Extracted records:

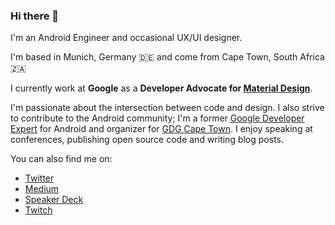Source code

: ### Hi there 👋

I'm an Android Engineer and occasional UX/UI designer.

I'm based in Munich, Germany 🇩🇪 and come from Cape Town, South Africa 🇿🇦

I currently work at **Google** as a **Developer Advocate for [Material Design](https://material.io)**.

I'm passionate about the intersection between code and design. I also strive to contribute to the Android community; I'm a former [Google Developer Expert](https://developers.google.com/community/experts) for Android and organizer for [GDG Cape Town](https://twitter.com/gdgcapetown). I enjoy speaking at conferences, publishing open source code and writing blog posts.

You can also find me on:
- [Twitter](https://twitter.com/ricknout)
- [Medium](https://medium.com/@ricknout)
- [Speaker Deck](https://speakerdeck.com/ricknout)
- [Twitch](https://www.twitch.tv/ricknout)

What needs to be done | Each line in the records above should be reproduced exactly; images are not copied.

Exercise response |
Source code

: ### Hi there 👋

I'm an Android Engineer and occasional UX/UI designer.

I'm based in Munich, Germany 🇩🇪 and come from Cape Town, South Africa 🇿🇦

I currently work at **Google** as a **Developer Advocate for [Material Design](https://material.io)**.

I'm passionate about the intersection between code and design. I also strive to contribute to the Android community; I'm a former [Google Developer Expert](https://developers.google.com/community/experts) for Android and organizer for [GDG Cape Town](https://twitter.com/gdgcapetown). I enjoy speaking at conferences, publishing open source code and writing blog posts.

You can also find me on:
- [Twitter](https://twitter.com/ricknout)
- [Medium](https://medium.com/@ricknout)
- [Speaker Deck](https://speakerdeck.com/ricknout)
- [Twitch](https://www.twitch.tv/ricknout)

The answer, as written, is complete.